На этом месте Хайдеггер задается важным вопросом: «Если человек есть то, чем рискуют, и движется вместе с риском, желая его, люди, которые рискуют еще больше, должны быть еще более волящими, желающими. Но может ли воление подняться над безусловностью преднамеренного самонавязывания?». «Нет, — отвечает себе Хайдеггер и продолжает. – Значит, те, кто рискуют больше, могут быть «волящими больше» только в том смысле, что их воление в своей сущности является иным. Волить и волить – это не одно и то же. Те, кто являются более волящими, исходя из сущности воления, остаются более соответствующими воле как бытию сущего. Они больше отвечают бытию, которое проявляет себя как воля. Они более волящие в той мере, в какой они более согласные». «Подчиняться есть добродетель господ», — говорит Ницше, имея в виду строгое подчинение господина себе в иерархии воли. Принято считать, что Хайдеггер списал со счета постфилософии фигуру Сверхчеловека Ницше как апофеоз агрессивного самонавязывания, как апогей метафизики. Хайдеггеровская экзегетика Ницше еще требует изучения, а пока мы слышим из отрывка, что воля воле рознь: «Волить и волить – это не одно и то же». Воля Сверхчеловека выдерживает взгляд Бездны. Его дух парит в ней, как парит орел над пропастью, проникая своим зрением все глубже. Это поэтический дух (каковой только и мог родиться от Фридриха Ницше, философа-поэта и жреца Диониса). Хайдеггер говорит, что «более волящие» существа – это поэты. Разумеется, под поэтами тут никто не понимает всех, просто умеющих слагать стихи – это чисто операционная характеристика, не имеющая отношения к поэту как хранителю Дома Бытия.
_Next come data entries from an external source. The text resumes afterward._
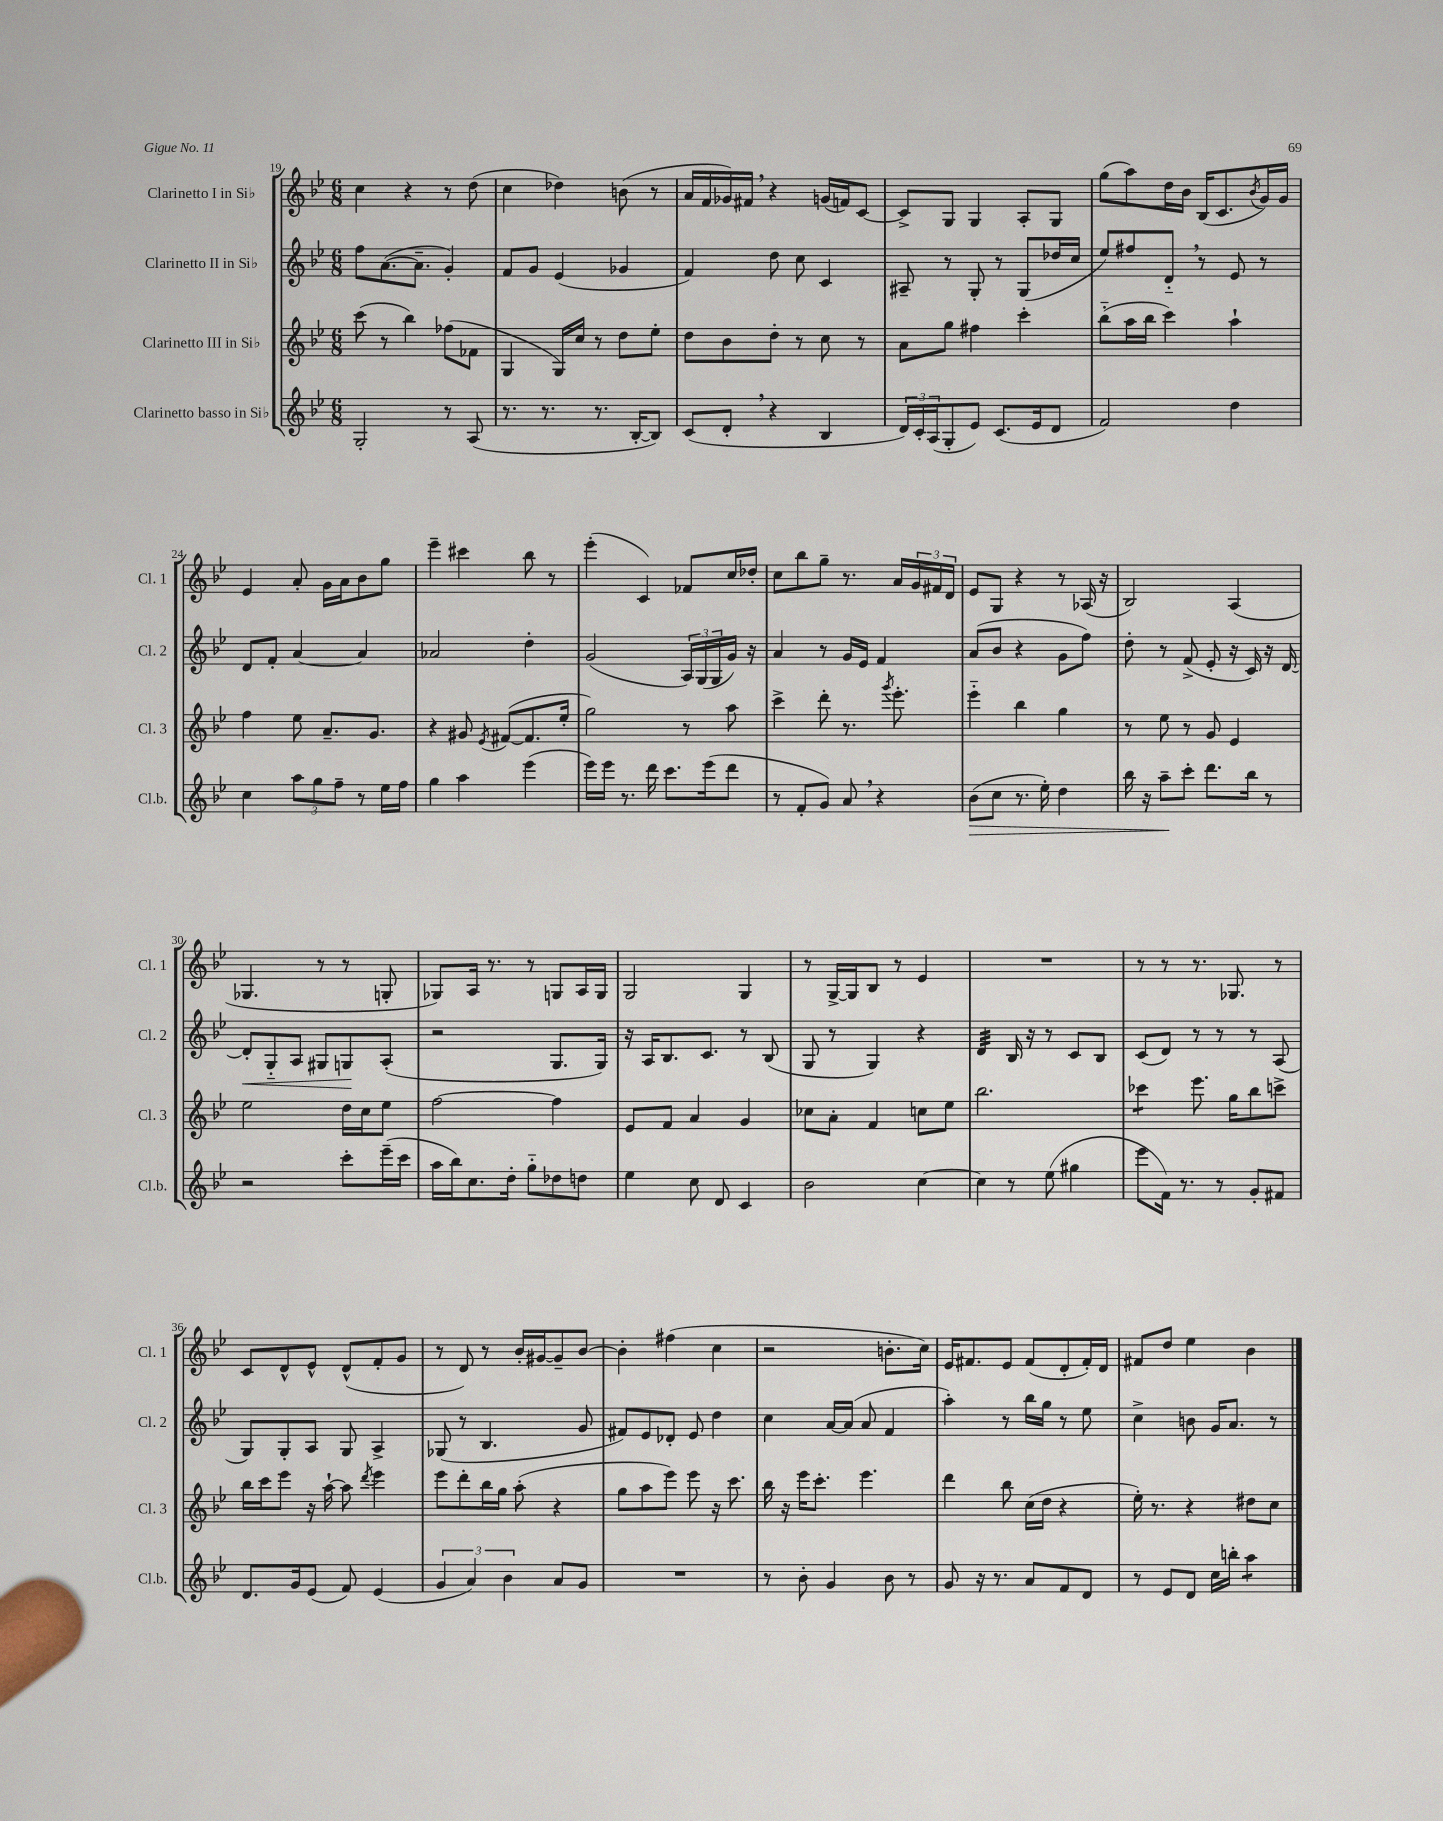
<<
\new StaffGroup <<
\new Staff = "s0" \with { instrumentName = "Clarinetto I in Sib" shortInstrumentName = "Cl. 1" } {
    \clef treble \key bes \major \numericTimeSignature \time 6/8
    c''4 r4 r8 d''8( |
    c''4 des''4) b'8( r8 |
    a'16 f'16 ges'16) fis'16 \breathe r4 g'16( f'16) c'8~ |
    c'8-> g8 g4 a8-. g8 |
    g''8( a''8) d''16 bes'16 bes16( c'8. \acciaccatura { bes'8 } g'16) g'16 |
    ees'4 a'8-. g'16 a'16 bes'8 g''8 |
    ees'''4-- cis'''4 bes''8 r8 |
    ees'''4-.( c'4) fes'8 c''16 des''16-. |
    c''8 bes''8 g''8-- r8. a'16 \tuplet 3/2 { g'16 fis'16 d'16 } |
    ees'8 g8 r4 r8 aes16( r16 |
    bes2) a4( |
    ges4. r8 r8 g8-. |
    ges8) a16 r8. r8 g8 a16 g16 |
    g2 g4 |
    r8 g16~-> g16 bes8 r8 ees'4 |
    R2. |
    r8 r8 r8. ges8. r8 |
    c'8 d'8-^ ees'8-^ d'8-^( f'8-. g'8 |
    r8 d'8) r8 bes'16-. gis'16~ gis'8-- bes'8~ |
    bes'4-. fis''4( c''4 |
    r2 b'8.-. c''16) |
    ees'16 fis'8. ees'8 fis'8( d'8-. fis'16-.) d'16 |
    fis'8 d''8 ees''4 bes'4 \bar "|." |
}
\new Staff = "s1" \with { instrumentName = "Clarinetto II in Sib" shortInstrumentName = "Cl. 2" } {
    \clef treble \key bes \major \numericTimeSignature \time 6/8
    f''8 a'8.~( a'8.-- g'4-.) |
    f'8 g'8 ees'4( ges'4 |
    f'4) d''8 c''8 c'4 |
    ais8-- r8 g8-. r8 g8( des''16 c''16 |
    ees''8) fis''8 d'8-_ \breathe r8 ees'8 r8 |
    d'8 f'8-. a'4~ a'4 |
    aes'2 d''4-. |
    g'2( \tuplet 3/2 { a16) g16( g16 } g'16) r16 |
    a'4 r8 g'16 ees'16 f'4 |
    a'8( bes'8 r4 g'8 f''8) |
    d''8-. r8 f'8->( ees'8-. r16 c'16) r16 d'16~ |
    d'8-.\< g8-_ a8 gis8 g8\! a8-.( |
    r2 g8. g16) |
    r16 a16 bes8. c'8. r8 bes8( |
    g8 r8 g4) r4 |
    d'4:32 bes16 r16 r8 c'8 bes8 |
    c'8( d'8) r8 r8 r8 a8( |
    g8) g8-. a8 g8 a4-> |
    ges8( r8 bes4. g'8 |
    fis'8) ees'8 des'8-. ees'8 d''4 |
    c''4 a'16~ a'16( a'8 f'4 |
    a''4-.) r8 bes''16 g''16 r8 ees''8 |
    c''4-> b'8 g'16 a'8. r8 \bar "|." |
}
\new Staff = "s2" \with { instrumentName = "Clarinetto III in Sib" shortInstrumentName = "Cl. 3" } {
    \clef treble \key bes \major \numericTimeSignature \time 6/8
    c'''8( r8 bes''4) fes''8( fes'8 |
    g4 g16) c''16 r8 d''8 ees''8-. |
    d''8 bes'8 d''8-. r8 c''8 r8 |
    a'8 g''8 fis''4 c'''4-. |
    bes''8-_( a''16 bes''16 c'''4) a''4-! |
    f''4 ees''8 a'8.-- g'8. |
    r4 gis'8 \acciaccatura { ees'8 } fis'8~( fis'8. ees''16-. |
    g''2) r8 a''8 |
    c'''4-> d'''8-. r8. \acciaccatura { g'''8 } ees'''8.-. |
    ees'''4-_ bes''4 g''4 |
    r8 ees''8 r8 g'8 ees'4 |
    ees''2 d''16 c''16 ees''8 |
    f''2~ f''4 |
    ees'8 f'8 a'4 g'4 |
    ces''8 a'8-. f'4 c''8 ees''8 |
    bes''2. |
    ces'''4:8 ees'''8. g''16 bes''8 c'''8-> |
    bes''16 c'''16 ees'''8 r16 a''16~-! a''8 \acciaccatura { d'''8 } ees'''4 |
    ees'''8 d'''8-. bes''16 g''16 a''8-.( r4 |
    g''8 a''8 ees'''8) ees'''8 r16 c'''8. |
    bes''16 r16 ees'''16 c'''8.-. ees'''4. |
    d'''4 bes''8 c''16( d''16 r4 |
    ees''16-.) r8. r4 dis''8 c''8 \bar "|." |
}
\new Staff = "s3" \with { instrumentName = "Clarinetto basso in Sib" shortInstrumentName = "Cl.b." } {
    \clef treble \key bes \major \numericTimeSignature \time 6/8
    g2-. r8 a8( |
    r8. r8. r8. bes16~-. bes8) |
    c'8( d'8-. \breathe r4 bes4 |
    \tuplet 3/2 { d'16) c'16-. a16( } g8-. ees'8) c'8.( ees'16 d'8 |
    f'2) d''4 |
    c''4 \tuplet 3/2 { a''8 g''8 f''8-- } r8 ees''16 f''16 |
    g''4 a''4 ees'''4( |
    ees'''16) ees'''16 r8. d'''16 c'''8. ees'''16( d'''8 |
    r8 f'8-. g'8) a'8 \breathe r4 |
    bes'8\>( c''8 r8. ees''16-.) d''4 |
    bes''16 r16 a''8--\! c'''8-. d'''8. bes''16 r8 |
    r2 c'''8-. ees'''16--( c'''16 |
    a''16 bes''16) c''8. d''16-. g''8-_ des''8 d''8 |
    ees''4 c''8 d'8 c'4 |
    bes'2 c''4~ |
    c''4 r8 ees''8( gis''4 |
    ees'''8 f'16) r8. r8 g'8-. fis'8 |
    d'8. g'16 ees'8( f'8) ees'4( |
    \tuplet 3/2 { g'4 a'4) bes'4 } a'8 g'8 |
    R2. |
    r8 bes'8-. g'4 bes'8 r8 |
    g'8 r16 r8. a'8 f'8 d'8 |
    r8 ees'8 d'8 c''16 b''16-. a''4:8 \bar "|." |
}
>>
>>
\layout { \context { \Score currentBarNumber = #19 } }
Более того, говоря о поэтах вообще, стоит делать разницу между поэтами эпохи традиции и поэтами скудных времен. Строго говоря, в архаике есть не столько поэты, сколько поэзия (закономерны и гераклитовский гнев на Гомера, и божественное проклятие на зарвавшегося Тамириса). Потом не то, чтобы поэзии нет вообще, а поэты есть, но они есть в той степени, в которой поэзия ещё есть. То есть они, поэты скудных времен, есть в той степени, в какой их как субъектных поэтов нет – благодаря их погруженности в ещё-поэзию.

Как же поэт, шире говоря, адепт Бытия (по крайней мере, у Хайдеггера он таков), может существовать в скудные времена? Поэзию как связь с божественным (божественное для фундаменталь-онтологии Хайдеггера не находится в другом мире, оно не метафизично; божественные на своих легких ногах обитают в бытии сущего) Хайдеггер постулировал во многих работах. В очерке «Жительствование человека» Хайдеггер тонко разбирает строки все того же Гёльдерлина, назвавшего в наброске к одному стиху звезды «поэтическими сверстниками». Поэтическое оказывается соразмерно древнему, былому и вечному – небожителям и звездам. Поэтическое берет исток в изначалье, и, в сущности, оно не имеет авторства. Оно сопряжено с гораздо более глубоким и древним, чем даже самый первоначальный набросок какой-либо субъектности. Вероятно, поэтическое имеет ключи от далеких и секретных комнат Дома Бытия. Скорее всего, эти ключи – тропы и фигуры речи, открывающие под-логосный, пред-логичный пласт Языка, — ключи от Рая и ключи от Бездны.
Как есть адепт сейчас? Божественные давно ушли, простыли не только их следы, но и следы следов вот-вот испарятся под носом самых чутких. Бог умер. Ценности разбиты. Служить некому, со стихиями не поговорить – минули дни Разомкнутости, и воспоминания о них самих тоже стираются. Исчезла прозрачность мира, пропали все основы и оси, рассыпан язык, закончилась история. И что делает поэт и адепт, обреченный быть в бесконечной и тотальной мультициркуляции муляжей вещи, что он делает в победившем нигилизме, как он тут есть? Тем более, что бежать в эскапизм апостасийных времен он не может, ибо тогда прекратит соревноваться с Ангелом в падении, подвесится на новом мостике вместо того, чтобы лететь в безосновное – по Ницше такой поэт или такой мыслитель станет «только красочным изображением всего того, во что когда-то верили». Такой поэт не будет теофоретом; он будет фигурой, безвозвратно выпавшей из невидимой, но идущей сквозь времена процессии Диониса, фигурой, слепо посягающей на безвременье, изображением ушедшего и невидимого оригинала. Хайдеггер в своем эссе говорит только, что поэт тут, в скудные времена, есть, есть перед лицом Смерти, представлен Бытию-к-смерти и рискует больше того риска, который несет человека во времени и в сущем в принципе, осуществляя проникновение в безосновности (в «бездноватости»). И больше ничего не говорит. Рискнем сказать мы.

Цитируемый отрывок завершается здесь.